◆ **REQUIRED TASK**
Duplicate the stretch of the listing below from the line containing "Identify all land-cover" through the end of the listing, both ends included. Leave the pictures out of your copy.

(Labeled contour entries)

============================================================

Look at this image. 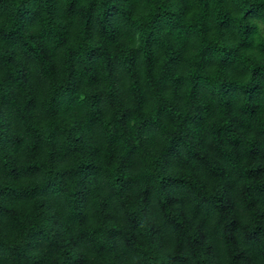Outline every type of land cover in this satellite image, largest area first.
I'll return each instance as SVG.
<instances>
[{"label":"clouds","instance_id":"obj_1","mask_svg":"<svg viewBox=\"0 0 264 264\" xmlns=\"http://www.w3.org/2000/svg\"><path fill=\"white\" fill-rule=\"evenodd\" d=\"M0 264H264V0H0Z\"/></svg>","mask_w":264,"mask_h":264}]
</instances>
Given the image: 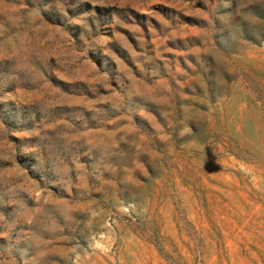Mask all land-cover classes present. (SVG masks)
Returning a JSON list of instances; mask_svg holds the SVG:
<instances>
[{
	"label": "rangeland",
	"instance_id": "1",
	"mask_svg": "<svg viewBox=\"0 0 264 264\" xmlns=\"http://www.w3.org/2000/svg\"><path fill=\"white\" fill-rule=\"evenodd\" d=\"M0 264H264V0H0Z\"/></svg>",
	"mask_w": 264,
	"mask_h": 264
}]
</instances>
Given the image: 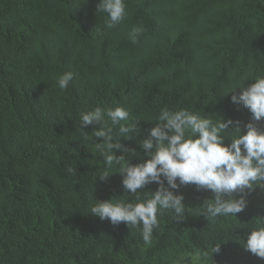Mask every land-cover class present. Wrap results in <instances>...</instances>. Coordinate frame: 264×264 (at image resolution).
I'll list each match as a JSON object with an SVG mask.
<instances>
[{
    "label": "trees",
    "instance_id": "obj_1",
    "mask_svg": "<svg viewBox=\"0 0 264 264\" xmlns=\"http://www.w3.org/2000/svg\"><path fill=\"white\" fill-rule=\"evenodd\" d=\"M99 3L0 0V264H264L243 248L264 218V187L236 217L215 220L200 215L210 190L181 187L184 219L158 214L150 243L139 226L91 215L96 200L131 197L115 167L97 177L100 126L83 129L87 141L79 127L81 112L124 107L121 123L137 130L126 139L117 126L113 137L133 150V165L147 159L141 140L164 109L239 120L244 134L251 114L230 96L264 75V0H125L113 28ZM136 25L144 32L132 43ZM66 71L76 75L62 92L56 78ZM221 134L228 144L236 130Z\"/></svg>",
    "mask_w": 264,
    "mask_h": 264
},
{
    "label": "clouds",
    "instance_id": "obj_2",
    "mask_svg": "<svg viewBox=\"0 0 264 264\" xmlns=\"http://www.w3.org/2000/svg\"><path fill=\"white\" fill-rule=\"evenodd\" d=\"M97 11L107 15L108 28L115 27L127 16L125 0H100ZM143 32L142 26H133L128 33L129 39L136 43ZM75 75L72 71L60 74L56 78L58 88L62 92L67 90ZM238 89V93L231 92L230 102L251 114L250 121L243 125L244 134H241L239 120L213 123L187 109H164L141 140L140 148L147 159L135 165L129 163L126 155L133 150L125 148L120 140L114 141L113 137L117 126L119 134L126 139L137 130L134 124L121 123L129 117L124 107H96L81 112L79 127L85 141L89 137L83 129L89 125L100 126L92 131L97 140L95 150L105 164L97 177L105 181L115 167L116 174L122 177L123 189L131 197L130 202L113 201L112 198L96 200L90 214L101 221L108 220L113 226L121 222L127 227L139 226L143 241L150 243L153 230L159 225L158 214L171 212L176 221L184 219L186 207L179 189L191 184L197 191L210 190L212 193V197L201 205L200 215L205 219L236 217L246 207L247 195L256 187H264V129L258 126V122L264 120V75ZM233 128L236 134L225 144L221 133ZM67 171L75 170L69 167ZM152 183L157 185L154 192L138 191ZM243 248L264 259V218L250 230ZM219 251L220 245L214 246L212 256ZM202 255L207 256V253ZM175 264H183L182 259H177Z\"/></svg>",
    "mask_w": 264,
    "mask_h": 264
}]
</instances>
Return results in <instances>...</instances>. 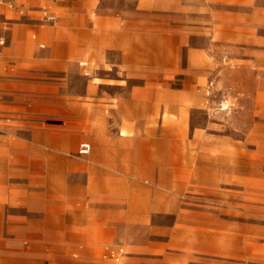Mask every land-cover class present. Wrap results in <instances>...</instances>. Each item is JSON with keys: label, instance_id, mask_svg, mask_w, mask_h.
<instances>
[{"label": "crops", "instance_id": "1", "mask_svg": "<svg viewBox=\"0 0 264 264\" xmlns=\"http://www.w3.org/2000/svg\"><path fill=\"white\" fill-rule=\"evenodd\" d=\"M19 2L0 9V264H264V211L195 198L219 174L174 163L237 0Z\"/></svg>", "mask_w": 264, "mask_h": 264}, {"label": "rangeland", "instance_id": "2", "mask_svg": "<svg viewBox=\"0 0 264 264\" xmlns=\"http://www.w3.org/2000/svg\"><path fill=\"white\" fill-rule=\"evenodd\" d=\"M220 10L235 14L236 42L220 50L204 108L189 113V127L174 129L184 140L174 143V163L189 154L195 171L219 174L214 185L198 187L195 198L252 200L254 212L264 211V0H237ZM86 78L76 75L78 93Z\"/></svg>", "mask_w": 264, "mask_h": 264}, {"label": "built area", "instance_id": "3", "mask_svg": "<svg viewBox=\"0 0 264 264\" xmlns=\"http://www.w3.org/2000/svg\"><path fill=\"white\" fill-rule=\"evenodd\" d=\"M4 5H9L11 8L18 10L20 13H23L24 5L22 3H20L19 0H0V9ZM47 20L52 21L53 18L48 17ZM0 44H4V41L0 40ZM85 75L89 76L90 74L86 73ZM90 150H91L90 144L84 143L81 145L80 153L85 155V154H88L90 152Z\"/></svg>", "mask_w": 264, "mask_h": 264}]
</instances>
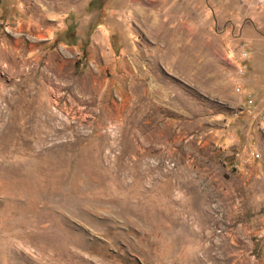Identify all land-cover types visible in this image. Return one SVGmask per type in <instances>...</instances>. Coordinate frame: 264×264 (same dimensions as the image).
Listing matches in <instances>:
<instances>
[{
  "label": "rangeland",
  "instance_id": "rangeland-1",
  "mask_svg": "<svg viewBox=\"0 0 264 264\" xmlns=\"http://www.w3.org/2000/svg\"><path fill=\"white\" fill-rule=\"evenodd\" d=\"M0 264H264V0H0Z\"/></svg>",
  "mask_w": 264,
  "mask_h": 264
}]
</instances>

============================================================

◆ **SOLUTION TO THIS EXERCISE**
Identify all land-cover types visible in this image. Return one SVGmask per type in <instances>...</instances>. Coordinate frame: 264×264 (same dimensions as the image).
Listing matches in <instances>:
<instances>
[{
  "label": "rangeland",
  "instance_id": "rangeland-1",
  "mask_svg": "<svg viewBox=\"0 0 264 264\" xmlns=\"http://www.w3.org/2000/svg\"><path fill=\"white\" fill-rule=\"evenodd\" d=\"M0 264H264V0H0Z\"/></svg>",
  "mask_w": 264,
  "mask_h": 264
}]
</instances>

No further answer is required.